By Nicolle

I just saw a commercial for an anti-aging face cream that also claims to undo sun damage on your face. The ad showed one of those sun-damage-revealing photos of the model’s face, the kind that makes you cringe because it’s clear that although this woman looks beautiful, her skin is broken, dry and in need of some serious mending.

I don’t usually give a second thought to those kinds of commercials; I just turned 23 and though I love the sun, it’s unlikely that my still-youthful skin needs an anti-ager just yet. But the sun-damage photo caught me off guard. Underneath the beauty in the woman’s face was a disaster, one that was completely invisible to the naked eye.

I wish there was a way to take that kind of photograph of a person’s emotional state. A normal photograph only reveals what a subject wants to show the camera. A smile, no matter how fake, is all a digital camera is capable of capturing. Someone can look beautiful, goofy, confident or angry in the moment their image is captured, but all of those expressions can be harboring messy, broken individuals who are emotionally limping through life.

I’m limping right now. And revealing my limp makes me feel weak. Even though I know my closest friends want to support me, the lack of my ability to overcome my current emotional wound causes anxiety, irritation and shame to set up camp in the pit of my stomach. I should be able to handle it, I think to myself. Time is passing, and doesn’t ‘time heal all wounds’?

But because I know that my healing process isn’t coming to an end now, I want to know that I’m not alone. I want to know that there are others who’ve walked my path before, that there are others who are walking it right now and that there are others who will walk it long after my course has changed direction.

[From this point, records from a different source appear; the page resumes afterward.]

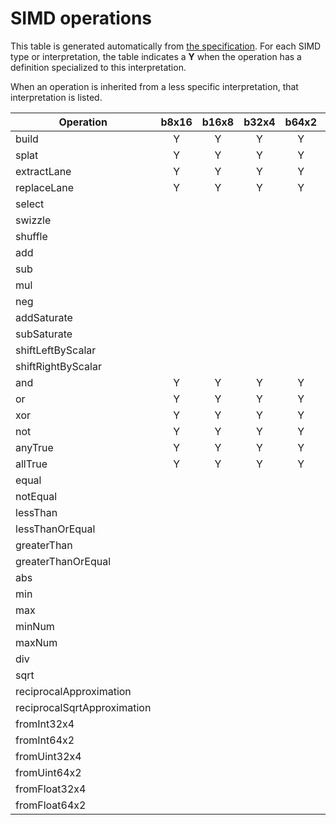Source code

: 
# SIMD operations

This table is generated automatically from [the
specification](portable-simd.md). For each SIMD type or interpretation, the
table indicates a **Y** when the operation has a definition specialized to this
interpretation.

When an operation is inherited from a less specific interpretation, that
interpretation is listed.


| Operation                   | b8x16 | b16x8 | b32x4 | b64x2 | s8x16 | s16x8 | s32x4 | s64x2 | u8x16 | u16x8 | u32x4 | u64x2 | f32x4 | f64x2 |
|-----------------------------|:-----:|:-----:|:-----:|:-----:|:-----:|:-----:|:-----:|:-----:|:-----:|:-----:|:-----:|:-----:|:-----:|:-----:|
| build                       |   Y   |   Y   |   Y   |   Y   | i8x16 | i16x8 | i32x4 | i64x2 | i8x16 | i16x8 | i32x4 | i64x2 |   Y   |   Y   |
| splat                       |   Y   |   Y   |   Y   |   Y   | i8x16 | i16x8 | i32x4 | i64x2 | i8x16 | i16x8 | i32x4 | i64x2 |   Y   |   Y   |
| extractLane                 |   Y   |   Y   |   Y   |   Y   | i8x16 | i16x8 | i32x4 | i64x2 | i8x16 | i16x8 | i32x4 | i64x2 |   Y   |   Y   |
| replaceLane                 |   Y   |   Y   |   Y   |   Y   | i8x16 | i16x8 | i32x4 | i64x2 | i8x16 | i16x8 | i32x4 | i64x2 |   Y   |   Y   |
| select                      |       |       |       |       | v8x16 | v16x8 | v32x4 | v64x2 | v8x16 | v16x8 | v32x4 | v64x2 | v32x4 | v64x2 |
| swizzle                     |       |       |       |       | v8x16 | v16x8 | v32x4 | v64x2 | v8x16 | v16x8 | v32x4 | v64x2 | v32x4 | v64x2 |
| shuffle                     |       |       |       |       | v8x16 | v16x8 | v32x4 | v64x2 | v8x16 | v16x8 | v32x4 | v64x2 | v32x4 | v64x2 |
| add                         |       |       |       |       | i8x16 | i16x8 | i32x4 | i64x2 | i8x16 | i16x8 | i32x4 | i64x2 |   Y   |   Y   |
| sub                         |       |       |       |       | i8x16 | i16x8 | i32x4 | i64x2 | i8x16 | i16x8 | i32x4 | i64x2 |   Y   |   Y   |
| mul                         |       |       |       |       | i8x16 | i16x8 | i32x4 | i64x2 | i8x16 | i16x8 | i32x4 | i64x2 |   Y   |   Y   |
| neg                         |       |       |       |       | i8x16 | i16x8 | i32x4 | i64x2 | i8x16 | i16x8 | i32x4 | i64x2 |   Y   |   Y   |
| addSaturate                 |       |       |       |       |   Y   |   Y   |       |       |   Y   |   Y   |       |       |       |       |
| subSaturate                 |       |       |       |       |   Y   |   Y   |       |       |   Y   |   Y   |       |       |       |       |
| shiftLeftByScalar           |       |       |       |       | i8x16 | i16x8 | i32x4 | i64x2 | i8x16 | i16x8 | i32x4 | i64x2 |       |       |
| shiftRightByScalar          |       |       |       |       |   Y   |   Y   |   Y   |   Y   |   Y   |   Y   |   Y   |   Y   |       |       |
| and                         |   Y   |   Y   |   Y   |   Y   |  v128 |  v128 |  v128 |  v128 |  v128 |  v128 |  v128 |  v128 |  v128 |  v128 |
| or                          |   Y   |   Y   |   Y   |   Y   |  v128 |  v128 |  v128 |  v128 |  v128 |  v128 |  v128 |  v128 |  v128 |  v128 |
| xor                         |   Y   |   Y   |   Y   |   Y   |  v128 |  v128 |  v128 |  v128 |  v128 |  v128 |  v128 |  v128 |  v128 |  v128 |
| not                         |   Y   |   Y   |   Y   |   Y   |  v128 |  v128 |  v128 |  v128 |  v128 |  v128 |  v128 |  v128 |  v128 |  v128 |
| anyTrue                     |   Y   |   Y   |   Y   |   Y   |       |       |       |       |       |       |       |       |       |       |
| allTrue                     |   Y   |   Y   |   Y   |   Y   |       |       |       |       |       |       |       |       |       |       |
| equal                       |       |       |       |       | i8x16 | i16x8 | i32x4 | i64x2 | i8x16 | i16x8 | i32x4 | i64x2 |   Y   |   Y   |
| notEqual                    |       |       |       |       | i8x16 | i16x8 | i32x4 | i64x2 | i8x16 | i16x8 | i32x4 | i64x2 |   Y   |   Y   |
| lessThan                    |       |       |       |       |   Y   |   Y   |   Y   |   Y   |   Y   |   Y   |   Y   |   Y   |   Y   |   Y   |
| lessThanOrEqual             |       |       |       |       |   Y   |   Y   |   Y   |   Y   |   Y   |   Y   |   Y   |   Y   |   Y   |   Y   |
| greaterThan                 |       |       |       |       |   Y   |   Y   |   Y   |   Y   |   Y   |   Y   |   Y   |   Y   |   Y   |   Y   |
| greaterThanOrEqual          |       |       |       |       |   Y   |   Y   |   Y   |   Y   |   Y   |   Y   |   Y   |   Y   |   Y   |   Y   |
| abs                         |       |       |       |       |       |       |       |       |       |       |       |       |   Y   |   Y   |
| min                         |       |       |       |       |       |       |       |       |       |       |       |       |   Y   |   Y   |
| max                         |       |       |       |       |       |       |       |       |       |       |       |       |   Y   |   Y   |
| minNum                      |       |       |       |       |       |       |       |       |       |       |       |       |   Y   |   Y   |
| maxNum                      |       |       |       |       |       |       |       |       |       |       |       |       |   Y   |   Y   |
| div                         |       |       |       |       |       |       |       |       |       |       |       |       |   Y   |   Y   |
| sqrt                        |       |       |       |       |       |       |       |       |       |       |       |       |   Y   |   Y   |
| reciprocalApproximation     |       |       |       |       |       |       |       |       |       |       |       |       |   Y   |   Y   |
| reciprocalSqrtApproximation |       |       |       |       |       |       |       |       |       |       |       |       |   Y   |   Y   |
| fromInt32x4                 |       |       |       |       |       |       |       |       |       |       |       |       |   Y   |       |
| fromInt64x2                 |       |       |       |       |       |       |       |       |       |       |       |       |       |   Y   |
| fromUint32x4                |       |       |       |       |       |       |       |       |       |       |       |       |   Y   |       |
| fromUint64x2                |       |       |       |       |       |       |       |       |       |       |       |       |       |   Y   |
| fromFloat32x4               |       |       |       |       |       |       |   Y   |       |       |       |   Y   |       |       |       |
| fromFloat64x2               |       |       |       |       |       |       |       |   Y   |       |       |       |   Y   |       |       |
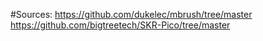 #Sources:
https://github.com/dukelec/mbrush/tree/master
https://github.com/bigtreetech/SKR-Pico/tree/master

Last summer, I heard a well-known speaker talk about pain. To illustrate our shared experiences, he called out to the audience, asking people to stand if they’d been impacted by cancer, by a failed relationship, by addictions, by death. As people stood based on their suffering, he told us to look around. From my standing position, I was overwhelmed and felt my eyes well with tears as I was hit with the gravity of the fact he wanted us to realize: Pain is universal. It doesn’t discriminate. It isn’t picky. But its pervasiveness is what makes it easier to bear, if we can remember that we’re not alone.

So, if you’re hurting, raise your hand. Yep, you. I’m raising mine at my desk right now. We all need to see that there are others in our boat, paddling as frantically as we are, even if our individual streams have different kinds of treacherous rapids.

And now that I know I’m not the only one, I feel better about limping.